Baby Wars reassesses the ideal of the nuclear family, revealing the unacknowledged conflicts at the heart of even the happiest households. The family is the front line on the battlefield. While we consciously crave the quiet life, forces within us are implacably at war. Beneath the deep human instincts of motherhood, fatherhood, nurturing, and care lies another, still deeper instinct – the will to ensure our own genetic survival at the expense of others.
Here, Robin Baker joins forces with journalist and children’s books author Elizabeth Oram, to demonstrate the day-to-day Darwinism of parenthood and family life. With a series of instantly recognizable fictional situations, the authors offer evolutionary explanations for events in everyday family situations, including the Darwinian point of morning sickness; the evolutionary role of postnatal depression; the wider reproductive purpose of sibling rivalry; the biological roots of child abuse; and more.

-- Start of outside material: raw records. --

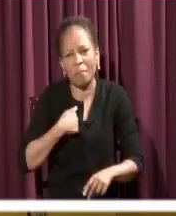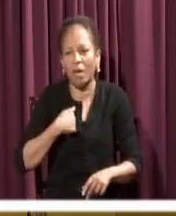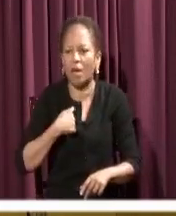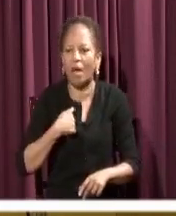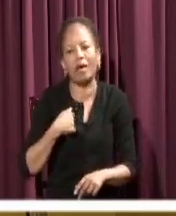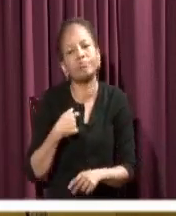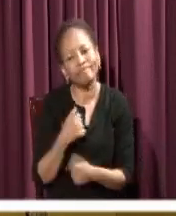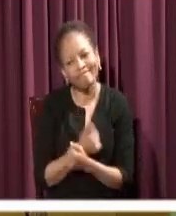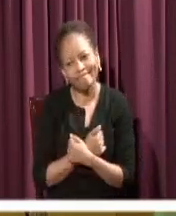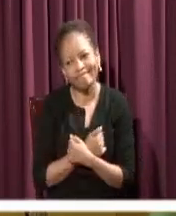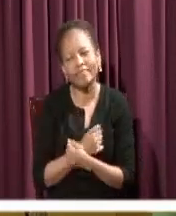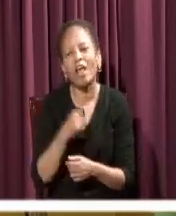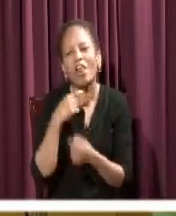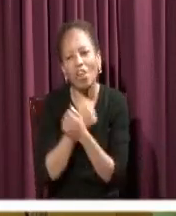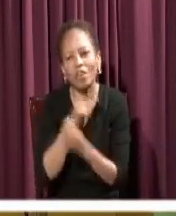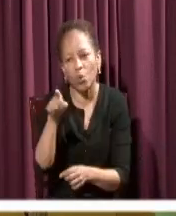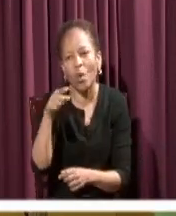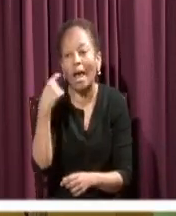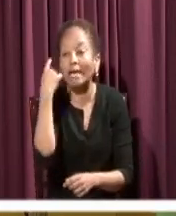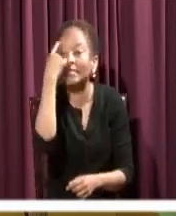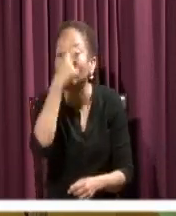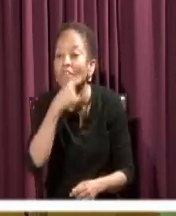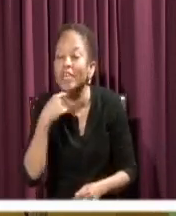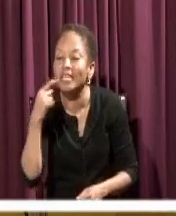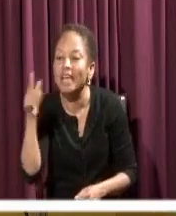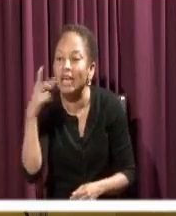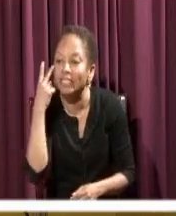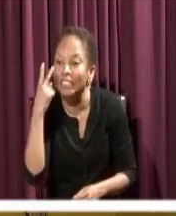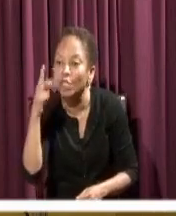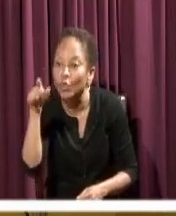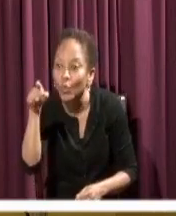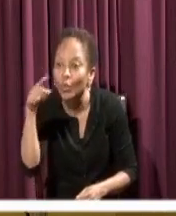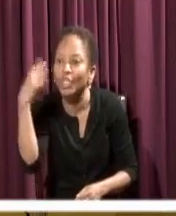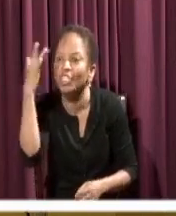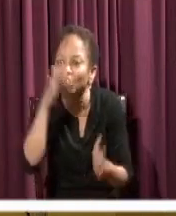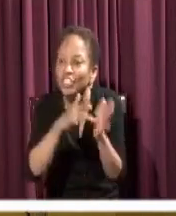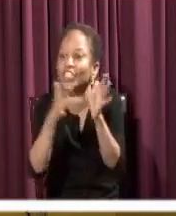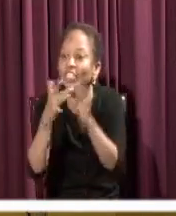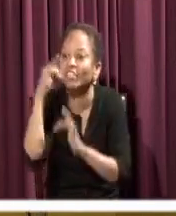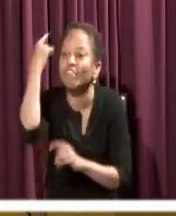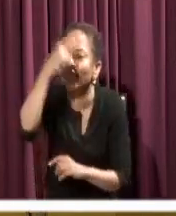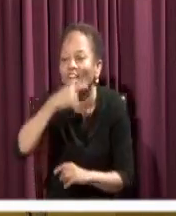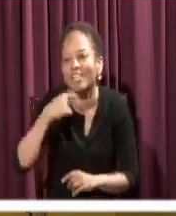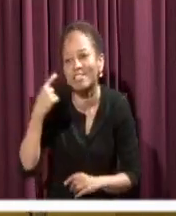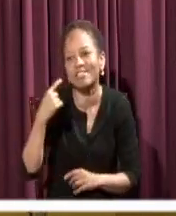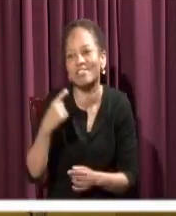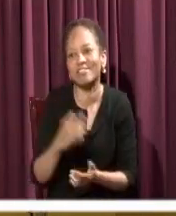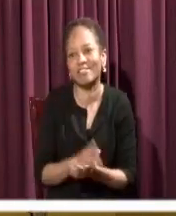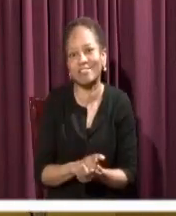In our nation, the gale force winds is blowing at ferocious, ferocious speed.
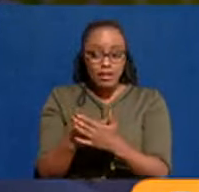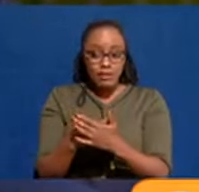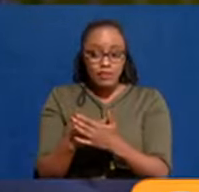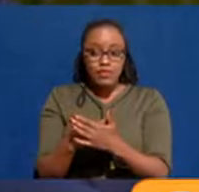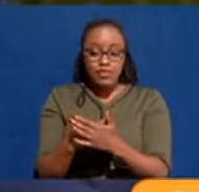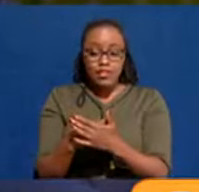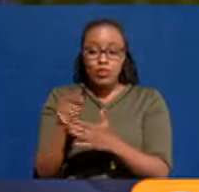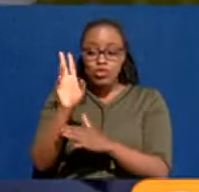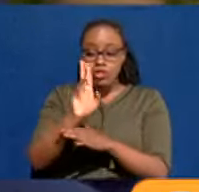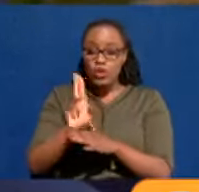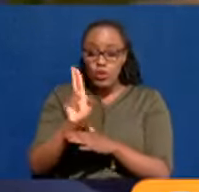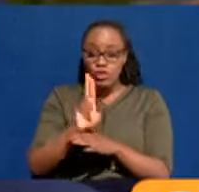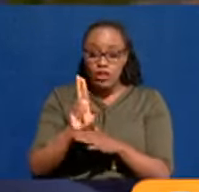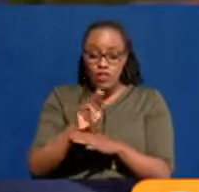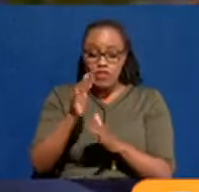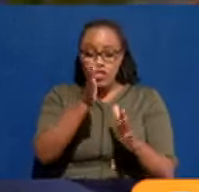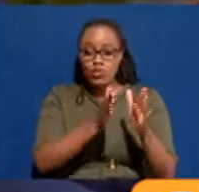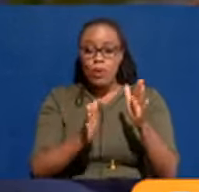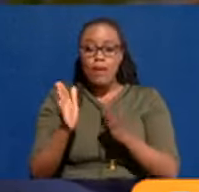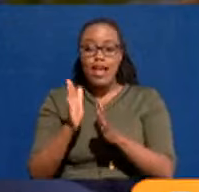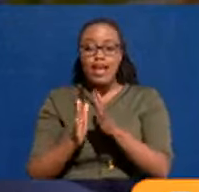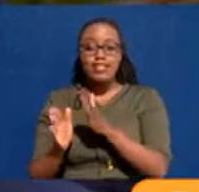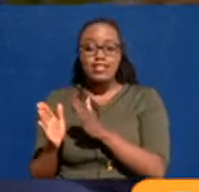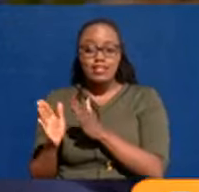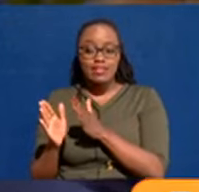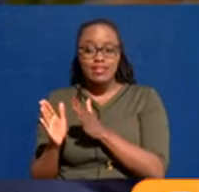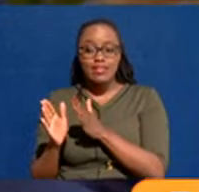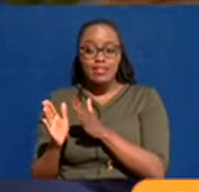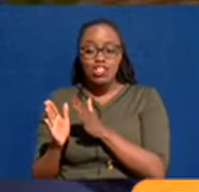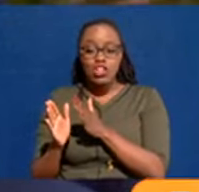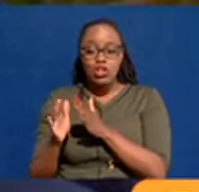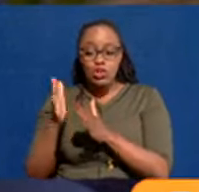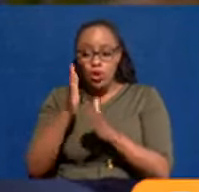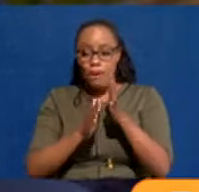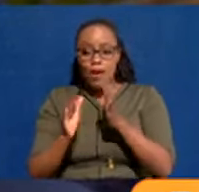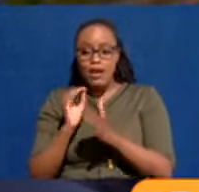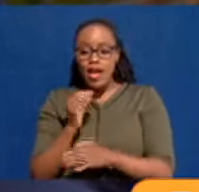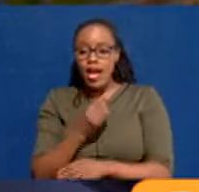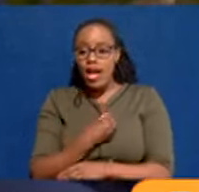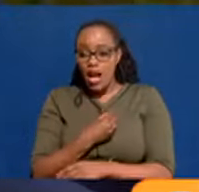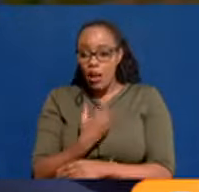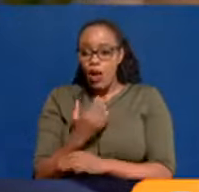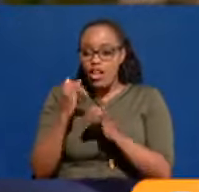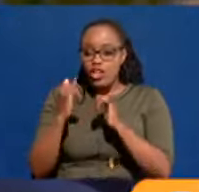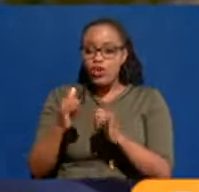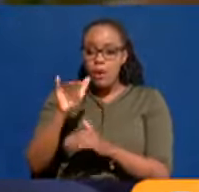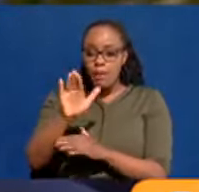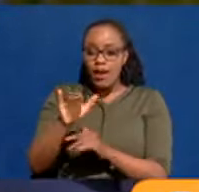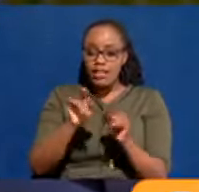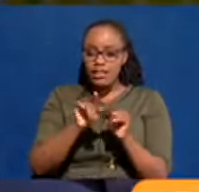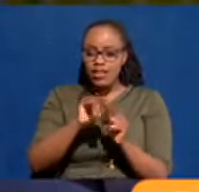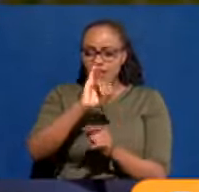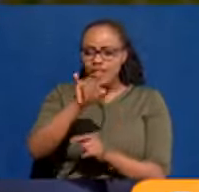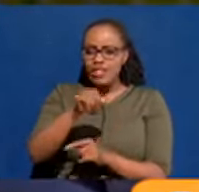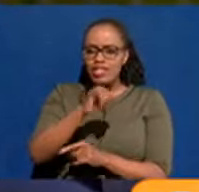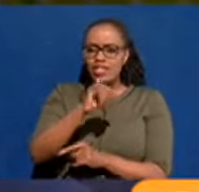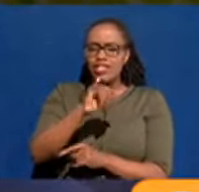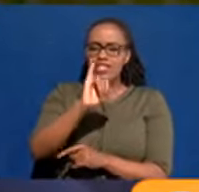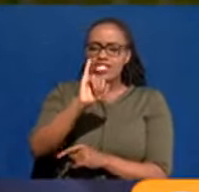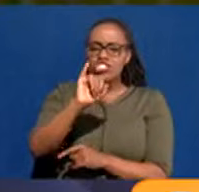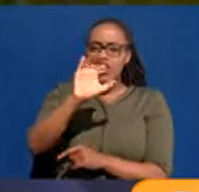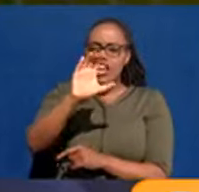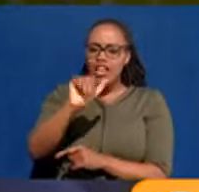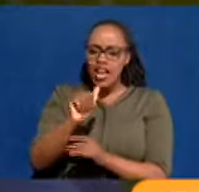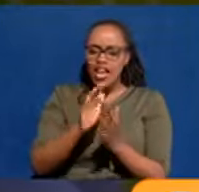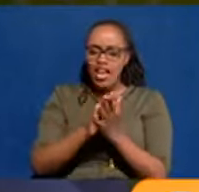shillings was spent planning, you know, our new plan, you know, with the JICA and the City Council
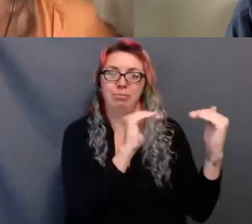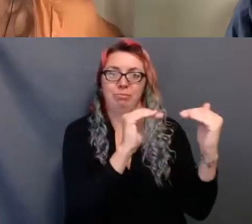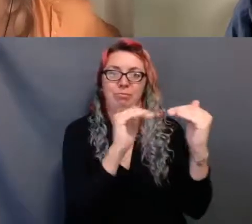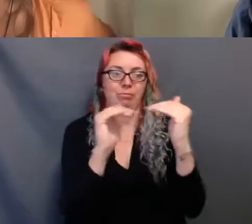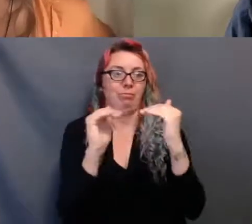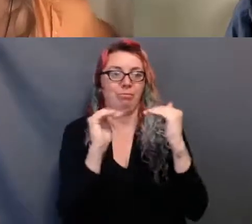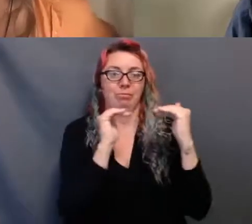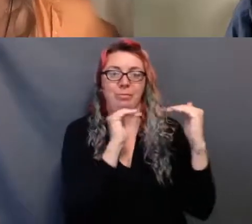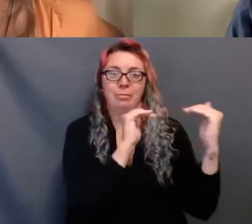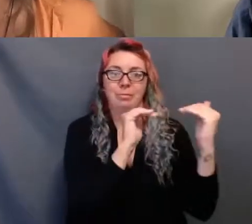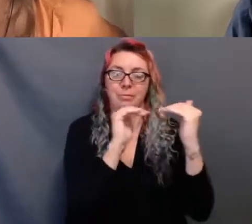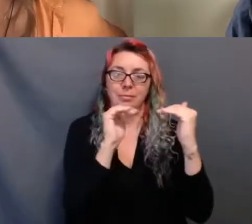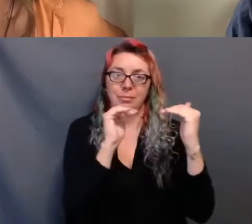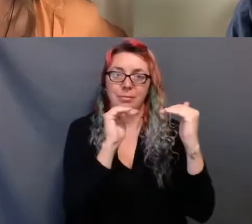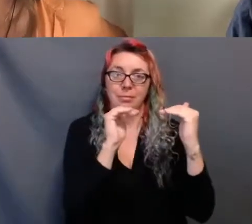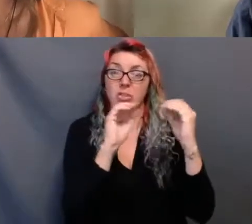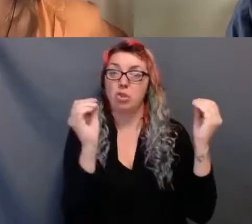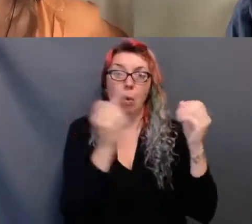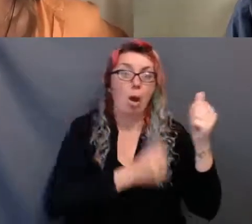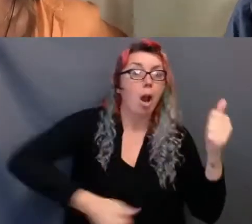has a hierarchy over another.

When family strife surfaces, many people are tempted to blame themselves – or their partner, parents or grandparents – suspecting an element of inadequacy. But as this book shows, internal conflicts are a normal, inevitable, and even important feature of family life. Almost every aspect of parenthood generates a biological conflict of interests, and it is this conflict that spawns the difficulties that all parents experience. The result is that babies mean wars – between mother and father, between parents and children, and between the children themselves.
Baby Wars sheds light on the darkest secrets of family life and reveals the deep genetic reasons behind its outward irrationalities and the purpose underlying its most apparently destructive drives.